When significant drift is confirmed:

  • Collect recent data with ground truth labels
  • Retrain the model on updated data
  • Create a new baseline
  • Use A/B testing routers to compare the retrained model against the current version

Interpreting Common Scenarios

Seasonal Drift

Pattern: Drift appears at regular intervals (monthly, quarterly) Action: Consider building season-aware models or using different models for different periods

Sudden Drift Spike

Pattern: PSI jumps dramatically in a short time Action: Investigate recent changes: new data sources, pipeline bugs, or external events

Gradual Increase

Pattern: Drift slowly increases over weeks/months Action: Schedule model retraining as part of regular maintenance

Single Feature Drift

Pattern: One feature shows high drift while others are stable Action: Investigate that specific feature. Consider feature engineering or removing if unreliable

Technical Notes

Prediction Logging

All predictions are automatically logged when made through the Strongly AI Gateway.
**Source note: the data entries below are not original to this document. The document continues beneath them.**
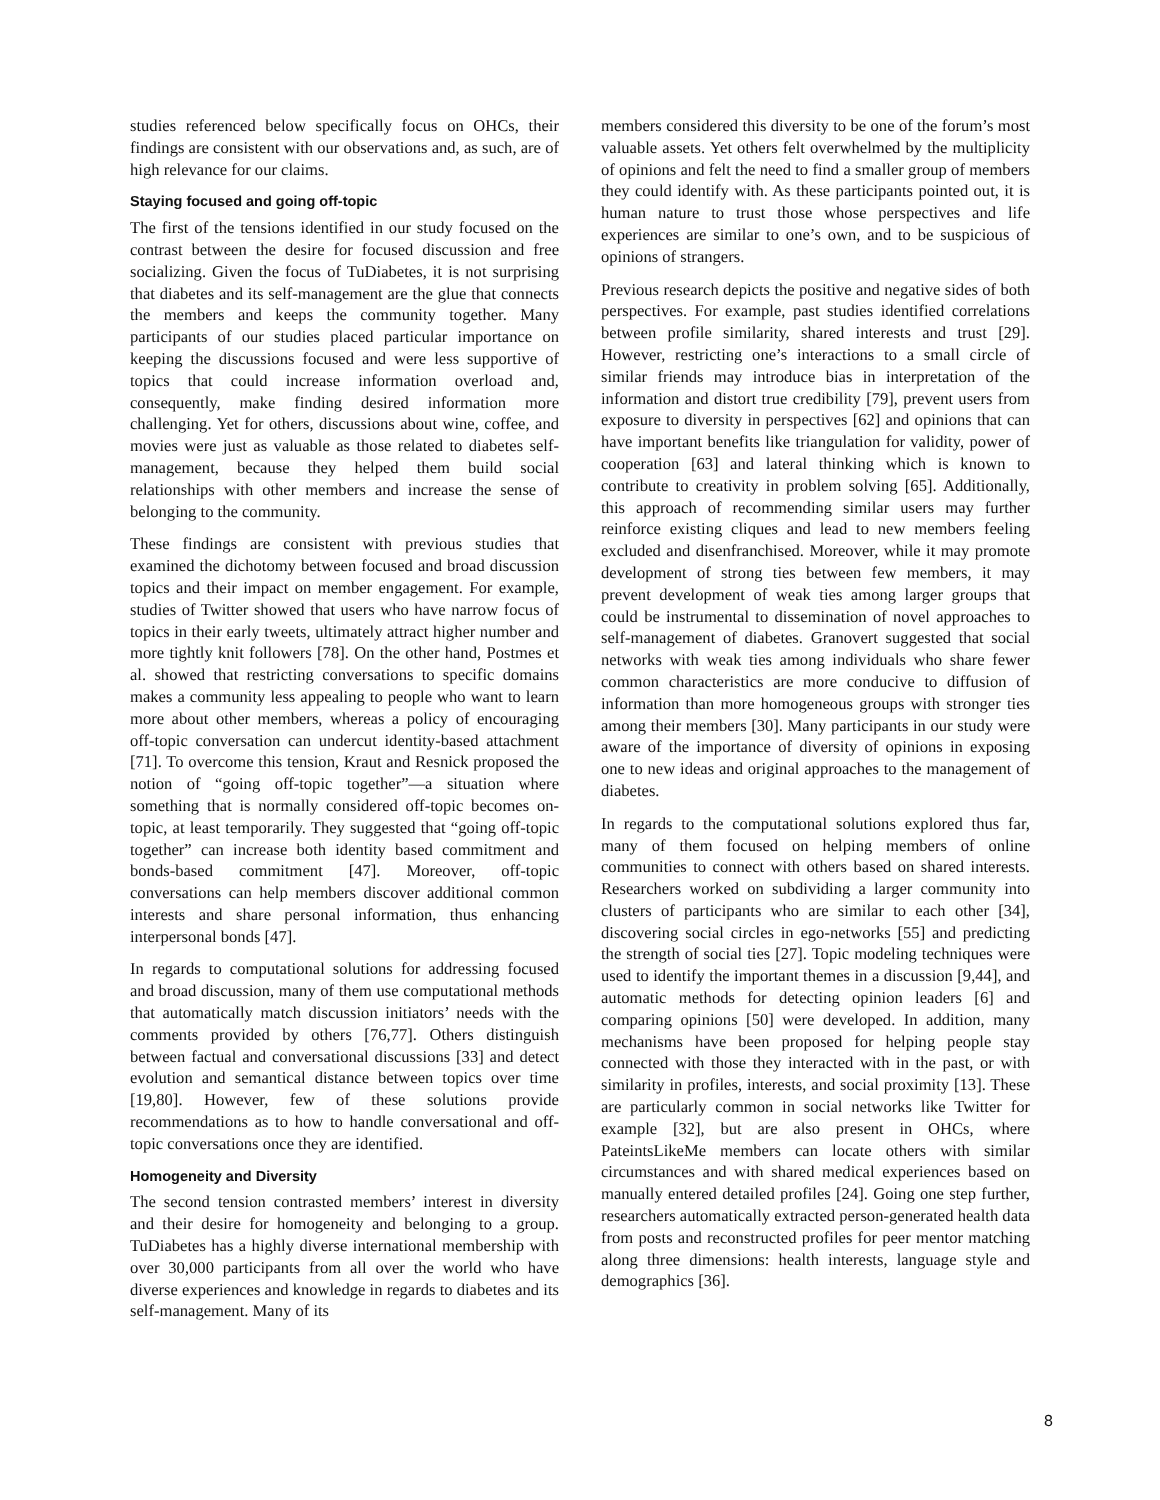studies referenced below specifically focus on OHCs, their findings are consistent with our observations and, as such, are of high relevance for our claims.
Staying focused and going off-topic
The first of the tensions identified in our study focused on the contrast between the desire for focused discussion and free socializing. Given the focus of TuDiabetes, it is not surprising that diabetes and its self-management are the glue that connects the members and keeps the community together. Many participants of our studies placed particular importance on keeping the discussions focused and were less supportive of topics that could increase information overload and, consequently, make finding desired information more challenging. Yet for others, discussions about wine, coffee, and movies were just as valuable as those related to diabetes self-management, because they helped them build social relationships with other members and increase the sense of belonging to the community.
These findings are consistent with previous studies that examined the dichotomy between focused and broad discussion topics and their impact on member engagement. For example, studies of Twitter showed that users who have narrow focus of topics in their early tweets, ultimately attract higher number and more tightly knit followers [78]. On the other hand, Postmes et al. showed that restricting conversations to specific domains makes a community less appealing to people who want to learn more about other members, whereas a policy of encouraging off-topic conversation can undercut identity-based attachment [71]. To overcome this tension, Kraut and Resnick proposed the notion of “going off-topic together”—a situation where something that is normally considered off-topic becomes on-topic, at least temporarily. They suggested that “going off-topic together” can increase both identity based commitment and bonds-based commitment [47]. Moreover, off-topic conversations can help members discover additional common interests and share personal information, thus enhancing interpersonal bonds [47].
In regards to computational solutions for addressing focused and broad discussion, many of them use computational methods that automatically match discussion initiators’ needs with the comments provided by others [76,77]. Others distinguish between factual and conversational discussions [33] and detect evolution and semantical distance between topics over time [19,80]. However, few of these solutions provide recommendations as to how to handle conversational and off-topic conversations once they are identified.
Homogeneity and Diversity
The second tension contrasted members’ interest in diversity and their desire for homogeneity and belonging to a group. TuDiabetes has a highly diverse international membership with over 30,000 participants from all over the world who have diverse experiences and knowledge in regards to diabetes and its self-management. Many of its
members considered this diversity to be one of the forum’s most valuable assets. Yet others felt overwhelmed by the multiplicity of opinions and felt the need to find a smaller group of members they could identify with. As these participants pointed out, it is human nature to trust those whose perspectives and life experiences are similar to one’s own, and to be suspicious of opinions of strangers.
Previous research depicts the positive and negative sides of both perspectives. For example, past studies identified correlations between profile similarity, shared interests and trust [29]. However, restricting one’s interactions to a small circle of similar friends may introduce bias in interpretation of the information and distort true credibility [79], prevent users from exposure to diversity in perspectives [62] and opinions that can have important benefits like triangulation for validity, power of cooperation [63] and lateral thinking which is known to contribute to creativity in problem solving [65]. Additionally, this approach of recommending similar users may further reinforce existing cliques and lead to new members feeling excluded and disenfranchised. Moreover, while it may promote development of strong ties between few members, it may prevent development of weak ties among larger groups that could be instrumental to dissemination of novel approaches to self-management of diabetes. Granovert suggested that social networks with weak ties among individuals who share fewer common characteristics are more conducive to diffusion of information than more homogeneous groups with stronger ties among their members [30]. Many participants in our study were aware of the importance of diversity of opinions in exposing one to new ideas and original approaches to the management of diabetes.
In regards to the computational solutions explored thus far, many of them focused on helping members of online communities to connect with others based on shared interests. Researchers worked on subdividing a larger community into clusters of participants who are similar to each other [34], discovering social circles in ego-networks [55] and predicting the strength of social ties [27]. Topic modeling techniques were used to identify the important themes in a discussion [9,44], and automatic methods for detecting opinion leaders [6] and comparing opinions [50] were developed. In addition, many mechanisms have been proposed for helping people stay connected with those they interacted with in the past, or with similarity in profiles, interests, and social proximity [13]. These are particularly common in social networks like Twitter for example [32], but are also present in OHCs, where PateintsLikeMe members can locate others with similar circumstances and with shared medical experiences based on manually entered detailed profiles [24]. Going one step further, researchers automatically extracted person-generated health data from posts and reconstructed profiles for peer mentor matching along three dimensions: health interests, language style and demographics [36].
8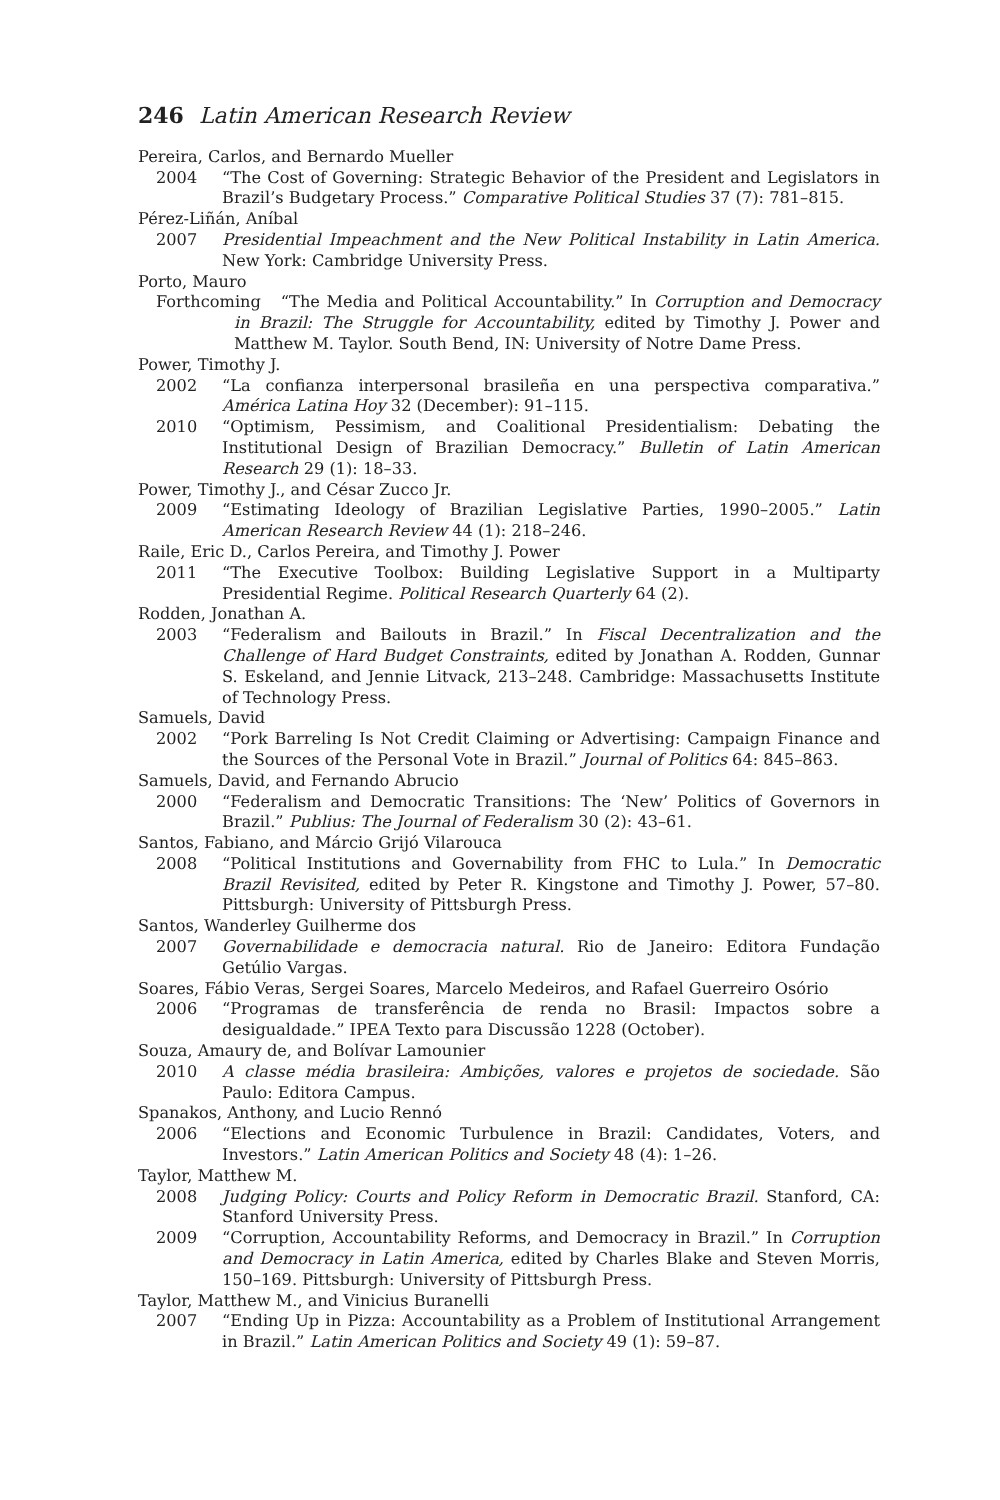246 Latin American Research Review
Pereira, Carlos, and Bernardo Mueller
2004 “The Cost of Governing: Strategic Behavior of the President and Legislators in Brazil’s Budgetary Process.” Comparative Political Studies 37 (7): 781–815.
Pérez-Liñán, Aníbal
2007 Presidential Impeachment and the New Political Instability in Latin America. New York: Cambridge University Press.
Porto, Mauro
Forthcoming “The Media and Political Accountability.” In Corruption and Democracy in Brazil: The Struggle for Accountability, edited by Timothy J. Power and Matthew M. Taylor. South Bend, IN: University of Notre Dame Press.
Power, Timothy J.
2002 “La confianza interpersonal brasileña en una perspectiva comparativa.” América Latina Hoy 32 (December): 91–115.
2010 “Optimism, Pessimism, and Coalitional Presidentialism: Debating the Institutional Design of Brazilian Democracy.” Bulletin of Latin American Research 29 (1): 18–33.
Power, Timothy J., and César Zucco Jr.
2009 “Estimating Ideology of Brazilian Legislative Parties, 1990–2005.” Latin American Research Review 44 (1): 218–246.
Raile, Eric D., Carlos Pereira, and Timothy J. Power
2011 “The Executive Toolbox: Building Legislative Support in a Multiparty Presidential Regime. Political Research Quarterly 64 (2).
Rodden, Jonathan A.
2003 “Federalism and Bailouts in Brazil.” In Fiscal Decentralization and the Challenge of Hard Budget Constraints, edited by Jonathan A. Rodden, Gunnar S. Eskeland, and Jennie Litvack, 213–248. Cambridge: Massachusetts Institute of Technology Press.
Samuels, David
2002 “Pork Barreling Is Not Credit Claiming or Advertising: Campaign Finance and the Sources of the Personal Vote in Brazil.” Journal of Politics 64: 845–863.
Samuels, David, and Fernando Abrucio
2000 “Federalism and Democratic Transitions: The ‘New’ Politics of Governors in Brazil.” Publius: The Journal of Federalism 30 (2): 43–61.
Santos, Fabiano, and Márcio Grijó Vilarouca
2008 “Political Institutions and Governability from FHC to Lula.” In Democratic Brazil Revisited, edited by Peter R. Kingstone and Timothy J. Power, 57–80. Pittsburgh: University of Pittsburgh Press.
Santos, Wanderley Guilherme dos
2007 Governabilidade e democracia natural. Rio de Janeiro: Editora Fundação Getúlio Vargas.
Soares, Fábio Veras, Sergei Soares, Marcelo Medeiros, and Rafael Guerreiro Osório
2006 “Programas de transferência de renda no Brasil: Impactos sobre a desigualdade.” IPEA Texto para Discussão 1228 (October).
Souza, Amaury de, and Bolívar Lamounier
2010 A classe média brasileira: Ambições, valores e projetos de sociedade. São Paulo: Editora Campus.
Spanakos, Anthony, and Lucio Rennó
2006 “Elections and Economic Turbulence in Brazil: Candidates, Voters, and Investors.” Latin American Politics and Society 48 (4): 1–26.
Taylor, Matthew M.
2008 Judging Policy: Courts and Policy Reform in Democratic Brazil. Stanford, CA: Stanford University Press.
2009 “Corruption, Accountability Reforms, and Democracy in Brazil.” In Corruption and Democracy in Latin America, edited by Charles Blake and Steven Morris, 150–169. Pittsburgh: University of Pittsburgh Press.
Taylor, Matthew M., and Vinicius Buranelli
2007 “Ending Up in Pizza: Accountability as a Problem of Institutional Arrangement in Brazil.” Latin American Politics and Society 49 (1): 59–87.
This includes:

  • Input features
  • Model prediction
  • Timestamp
  • Latency
  • Entity ID (if provided)

Data Retention

Prediction logs are retained for 90 days by default. Historical drift analysis results are stored indefinitely.

Performance

Drift analysis is performed asynchronously and typically completes within seconds for datasets up to 100,000 predictions.